On April 8, 2014, support for Windows XP officially ends. After this date, the ageing operating system will no longer receive security updates, non-security hotfixes or free/paid assisted support options and online technical content updates.
Essentially, this means that as new bugs are discovered that affect Windows, Microsoft will not prepare or distribute fixes for them for Windows XP.
On the second Tuesday of every month, Microsoft releases security patches that are typically downloaded and installed automatically by Windows computers. You may be familiar with this "Patch Tuesday" schedule. The next day however - "Exploit Wednesday" - is when attackers will target unpatched machines (that have not yet gotten the monthly updates) after they dissect Microsoft's updates and attempt to identify the bug that Microsoft is fixing.

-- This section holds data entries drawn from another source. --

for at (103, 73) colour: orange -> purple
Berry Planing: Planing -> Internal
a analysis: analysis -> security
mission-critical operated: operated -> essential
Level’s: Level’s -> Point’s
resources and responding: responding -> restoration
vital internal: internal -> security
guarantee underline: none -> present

If any security vulnerability is discovered that affects an array of Windows operating systems that also includes Windows XP, then this is a serious problem for people still running Windows XP after April 2014, because cybercriminals will become aware of the security bug and Windows XP will not be updated to fix it.
As it stands, Windows XP is already considerably less safe than newer iterations of Microsoft's consumer OS. Statistics show that the malware encounter rate across Windows XP, Windows Vista, Windows 7 and Windows 8 is roughly the same, but the infection rate (when the malware attack successfully infects the system rather than being blocked by some means) is much higher for Windows XP - six times higher than Windows 8.
So if you are still clinging to Microsoft's ageing operating system, then maybe it is time to move on to a new Windows, or a completely different operating system altogether?